**Assignment**
In the data below, the answer is the run of lines from the line containing "This allows to" through the line containing "specify the index", both included; print it exactly and nothing else.

++++ Dataset ++++

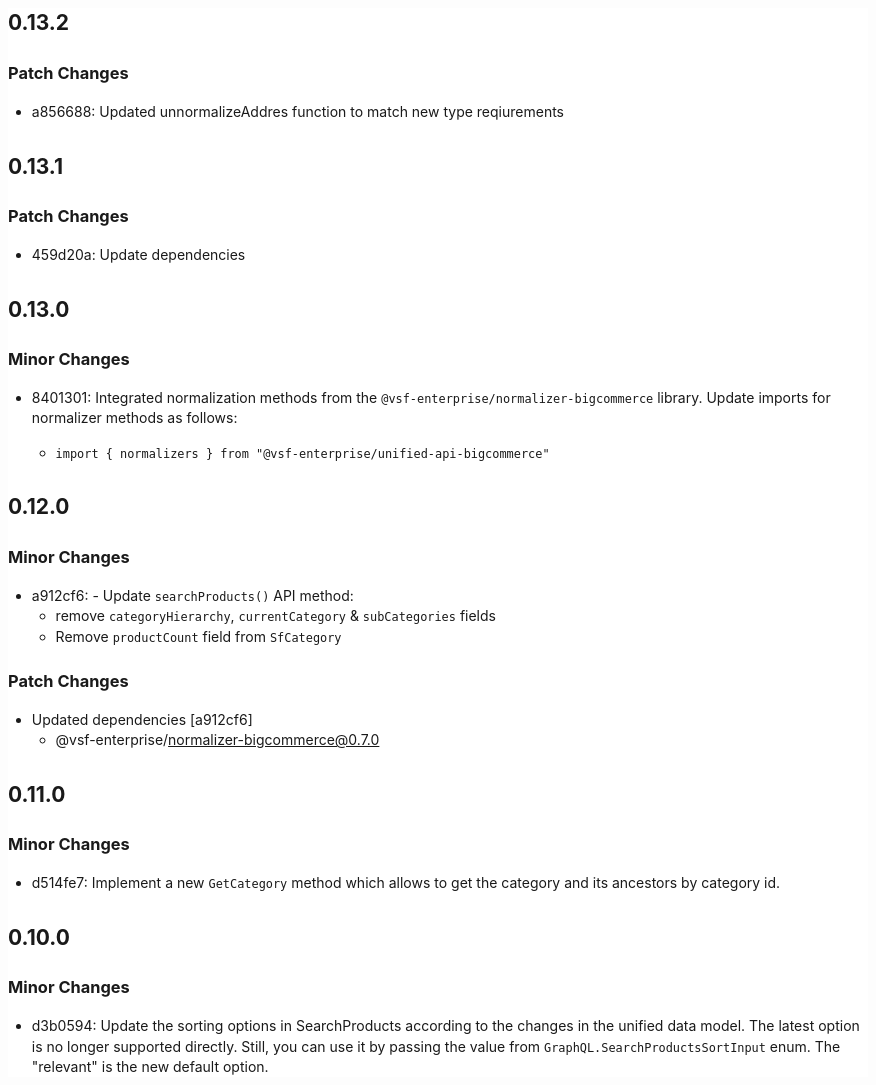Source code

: ## 0.13.2

### Patch Changes

- a856688: Updated unnormalizeAddres function to match new type reqiurements

## 0.13.1

### Patch Changes

- 459d20a: Update dependencies

## 0.13.0

### Minor Changes

- 8401301: Integrated normalization methods from the `@vsf-enterprise/normalizer-bigcommerce` library. Update imports for normalizer methods as follows:

  - `import { normalizers } from "@vsf-enterprise/unified-api-bigcommerce"`

## 0.12.0

### Minor Changes

- a912cf6: - Update `searchProducts()` API method:
  - remove `categoryHierarchy`, `currentCategory` & `subCategories` fields
  - Remove `productCount` field from `SfCategory`

### Patch Changes

- Updated dependencies [a912cf6]
  - @vsf-enterprise/normalizer-bigcommerce@0.7.0

## 0.11.0

### Minor Changes

- d514fe7: Implement a new `GetCategory` method which allows to get the category and its ancestors by category id.

## 0.10.0

### Minor Changes

- d3b0594: Update the sorting options in SearchProducts according to the changes in the unified data model. The latest option is no longer supported directly. Still, you can use it by passing the value from `GraphQL.SearchProductsSortInput` enum. The "relevant" is the new default option.
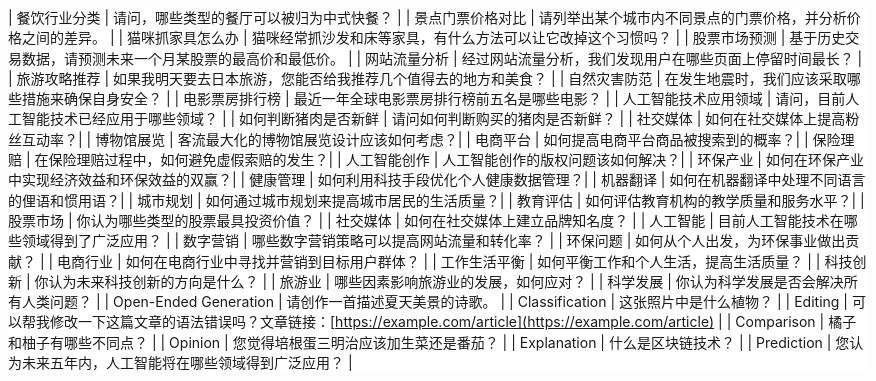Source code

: | 餐饮行业分类                                   | 请问，哪些类型的餐厅可以被归为中式快餐？                    |
| 景点门票价格对比                               | 请列举出某个城市内不同景点的门票价格，并分析价格之间的差异。 |
| 猫咪抓家具怎么办                               | 猫咪经常抓沙发和床等家具，有什么方法可以让它改掉这个习惯吗？ |
| 股票市场预测                                   | 基于历史交易数据，请预测未来一个月某股票的最高价和最低价。   |
| 网站流量分析                                   | 经过网站流量分析，我们发现用户在哪些页面上停留时间最长？      |
| 旅游攻略推荐                                   | 如果我明天要去日本旅游，您能否给我推荐几个值得去的地方和美食？ |
| 自然灾害防范                                   | 在发生地震时，我们应该采取哪些措施来确保自身安全？            |
| 电影票房排行榜                                 | 最近一年全球电影票房排行榜前五名是哪些电影？                |
| 人工智能技术应用领域                             | 请问，目前人工智能技术已经应用于哪些领域？                  |
| 如何判断猪肉是否新鲜                           | 请问如何判断购买的猪肉是否新鲜？                            |
| 社交媒体 | 如何在社交媒体上提高粉丝互动率？|
| 博物馆展览 | 客流最大化的博物馆展览设计应该如何考虑？|
| 电商平台 | 如何提高电商平台商品被搜索到的概率？|
| 保险理赔 | 在保险理赔过程中，如何避免虚假索赔的发生？|
| 人工智能创作 | 人工智能创作的版权问题该如何解决？|
| 环保产业 | 如何在环保产业中实现经济效益和环保效益的双赢？|
| 健康管理 | 如何利用科技手段优化个人健康数据管理？|
| 机器翻译 | 如何在机器翻译中处理不同语言的俚语和惯用语？|
| 城市规划 | 如何通过城市规划来提高城市居民的生活质量？|
| 教育评估 | 如何评估教育机构的教学质量和服务水平？|
| 股票市场 | 你认为哪些类型的股票最具投资价值？ |
| 社交媒体 | 如何在社交媒体上建立品牌知名度？ |
| 人工智能 | 目前人工智能技术在哪些领域得到了广泛应用？ |
| 数字营销 | 哪些数字营销策略可以提高网站流量和转化率？ |
| 环保问题 | 如何从个人出发，为环保事业做出贡献？ |
| 电商行业 | 如何在电商行业中寻找并营销到目标用户群体？ |
| 工作生活平衡 | 如何平衡工作和个人生活，提高生活质量？ |
| 科技创新 | 你认为未来科技创新的方向是什么？ |
| 旅游业 | 哪些因素影响旅游业的发展，如何应对？ |
| 科学发展 | 你认为科学发展是否会解决所有人类问题？ |
| Open-Ended Generation | 请创作一首描述夏天美景的诗歌。 |
| Classification | 这张照片中是什么植物？ |
| Editing | 可以帮我修改一下这篇文章的语法错误吗？文章链接：[https://example.com/article](https://example.com/article) |
| Comparison | 橘子和柚子有哪些不同点？ |
| Opinion | 您觉得培根蛋三明治应该加生菜还是番茄？ |
| Explanation | 什么是区块链技术？ |
| Prediction | 您认为未来五年内，人工智能将在哪些领域得到广泛应用？ |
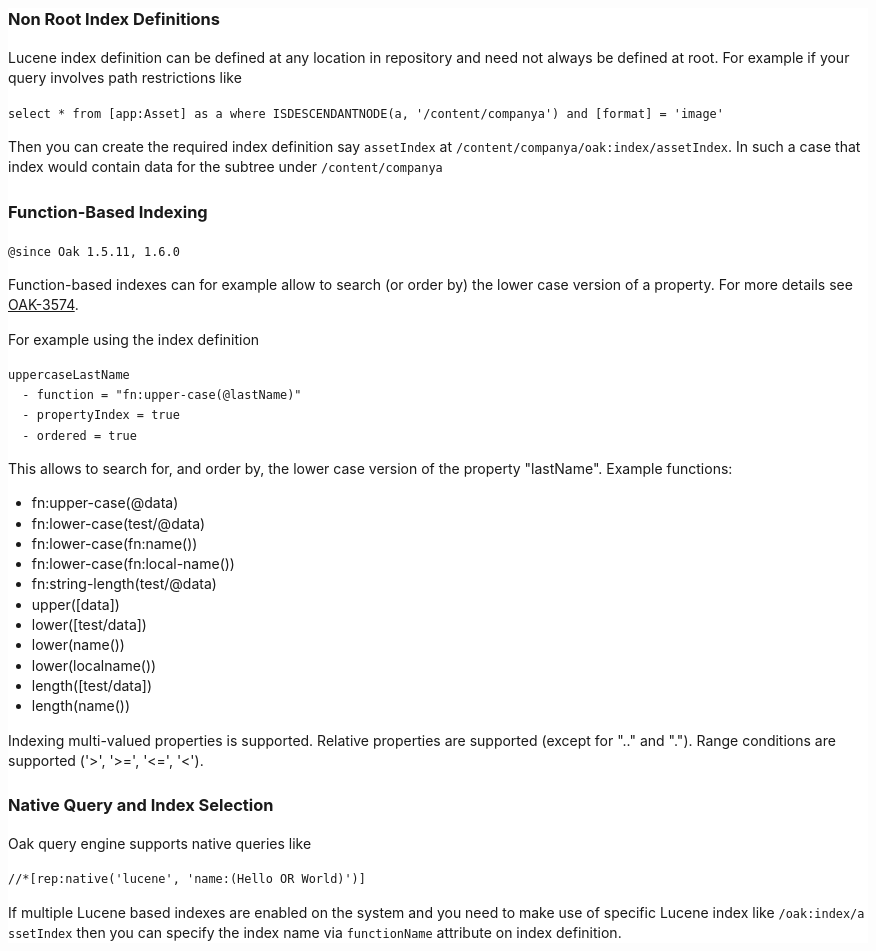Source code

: ### <a name="non-root-index"></a>Non Root Index Definitions

Lucene index definition can be defined at any location in repository and need
not always be defined at root. For example if your query involves path
restrictions like

    select * from [app:Asset] as a where ISDESCENDANTNODE(a, '/content/companya') and [format] = 'image'

Then you can create the required index definition say `assetIndex` at
`/content/companya/oak:index/assetIndex`. In such a case that index would
contain data for the subtree under `/content/companya`

### <a name="function-based-indexing"></a>Function-Based Indexing

`@since Oak 1.5.11, 1.6.0`

Function-based indexes can for example allow to search (or order by) the lower case version of a property.
For more details see [OAK-3574][OAK-3574].

For example using the index definition

    uppercaseLastName
      - function = "fn:upper-case(@lastName)"
      - propertyIndex = true
      - ordered = true

This allows to search for, and order by, the lower case version of the property "lastName". Example functions:

* fn:upper-case(@data)
* fn:lower-case(test/@data)
* fn:lower-case(fn:name())
* fn:lower-case(fn:local-name())
* fn:string-length(test/@data)
* upper([data])
* lower([test/data])
* lower(name())
* lower(localname())
* length([test/data])
* length(name())

Indexing multi-valued properties is supported.
Relative properties are supported (except for ".." and ".").
Range conditions are supported ('>', '>=', '<=', '<').

### <a name="native-query"></a>Native Query and Index Selection

Oak query engine supports native queries like

    //*[rep:native('lucene', 'name:(Hello OR World)')]

If multiple Lucene based indexes are enabled on the system and you need to
make use of specific Lucene index like `/oak:index/assetIndex` then you can
specify the index name via `functionName` attribute on index definition.


[1]: https://docs.adobe.com/docs/en/spec/javax.jcr/javadocs/jcr-2.0/constant-values.html#javax.jcr.PropertyType.TYPENAME_STRING
[OAK-1724]: https://issues.apache.org/jira/browse/OAK-1724
[OAK-1737]: https://issues.apache.org/jira/browse/OAK-1737
[OAK-2005]: https://issues.apache.org/jira/browse/OAK-2005
[OAK-2196]: https://issues.apache.org/jira/browse/OAK-2196
[OAK-2201]: https://issues.apache.org/jira/browse/OAK-2201
[OAK-2234]: https://issues.apache.org/jira/browse/OAK-2234
[OAK-2247]: https://issues.apache.org/jira/browse/OAK-2247
[OAK-2268]: https://issues.apache.org/jira/browse/OAK-2268
[OAK-2306]: https://issues.apache.org/jira/browse/OAK-2306
[OAK-2463]: https://issues.apache.org/jira/browse/OAK-2463
[OAK-2469]: https://issues.apache.org/jira/browse/OAK-2469
[OAK-2470]: https://issues.apache.org/jira/browse/OAK-2470
[OAK-2517]: https://issues.apache.org/jira/browse/OAK-2517
[OAK-2599]: https://issues.apache.org/jira/browse/OAK-2599
[OAK-2808]: https://issues.apache.org/jira/browse/OAK-2808
[OAK-2853]: https://issues.apache.org/jira/browse/OAK-2853
[OAK-2892]: https://issues.apache.org/jira/browse/OAK-2892
[OAK-2895]: https://issues.apache.org/jira/browse/OAK-2895
[OAK-3367]: https://issues.apache.org/jira/browse/OAK-3367
[OAK-3574]: https://issues.apache.org/jira/browse/OAK-3574
[OAK-3981]: https://issues.apache.org/jira/browse/OAK-3981
[OAK-3994]: https://issues.apache.org/jira/browse/OAK-3994
[OAK-4400]: https://issues.apache.org/jira/browse/OAK-4400
[OAK-4516]: https://issues.apache.org/jira/browse/OAK-4516
[OAK-5187]: https://issues.apache.org/jira/browse/OAK-5187
[OAK-5899]: https://issues.apache.org/jira/browse/OAK-5899
[OAK-6735]: https://issues.apache.org/jira/browse/OAK-6735
[OAK-7379]: https://issues.apache.org/jira/browse/OAK-7379
[OAK-7739]: https://issues.apache.org/jira/browse/OAK-7739
[luke]: https://code.google.com/p/luke/
[tika]: http://tika.apache.org/
[oak-console]: https://github.com/apache/jackrabbit-oak/tree/trunk/oak-run#console
[JCR-2989]: https://issues.apache.org/jira/browse/JCR-2989?focusedCommentId=13051101
[solr-analyzer]: https://wiki.apache.org/solr/AnalyzersTokenizersTokenFilters#Specifying_an_Analyzer_in_the_schema
[default-config]: https://github.com/apache/jackrabbit-oak/blob/trunk/oak-lucene/src/main/resources/org/apache/jackrabbit/oak/plugins/index/lucene/tika-config.xml
[lucene-codec]: https://lucene.apache.org/core/4_7_1/core/org/apache/lucene/codecs/Codec.html
[tika-download]: https://tika.apache.org/download.html
[oak-run-tika]: https://github.com/apache/jackrabbit-oak/tree/trunk/oak-run#tika
[jcr-contains]: https://docs.adobe.com/docs/en/spec/jcr/1.0/6.6.5.2_jcr_contains_Function.html
[boost-faq]: https://wiki.apache.org/lucene-java/LuceneFAQ#How_do_I_make_sure_that_a_match_in_a_document_title_has_greater_weight_than_a_match_in_a_document_body.3F
[score-explanation]: https://lucene.apache.org/core/4_6_0/core/org/apache/lucene/search/IndexSearcher.html#explain%28org.apache.lucene.search.Query,%20int%29
[oak-lucene]: http://www.javadoc.io/doc/org.apache.jackrabbit/oak-lucene/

++++

**Expected output**
This allows to search for, and order by, the lower case version of the property "lastName". Example functions:

* fn:upper-case(@data)
* fn:lower-case(test/@data)
* fn:lower-case(fn:name())
* fn:lower-case(fn:local-name())
* fn:string-length(test/@data)
* upper([data])
* lower([test/data])
* lower(name())
* lower(localname())
* length([test/data])
* length(name())

Indexing multi-valued properties is supported.
Relative properties are supported (except for ".." and ".").
Range conditions are supported ('>', '>=', '<=', '<').

### <a name="native-query"></a>Native Query and Index Selection

Oak query engine supports native queries like

    //*[rep:native('lucene', 'name:(Hello OR World)')]

If multiple Lucene based indexes are enabled on the system and you need to
make use of specific Lucene index like `/oak:index/assetIndex` then you can
specify the index name via `functionName` attribute on index definition.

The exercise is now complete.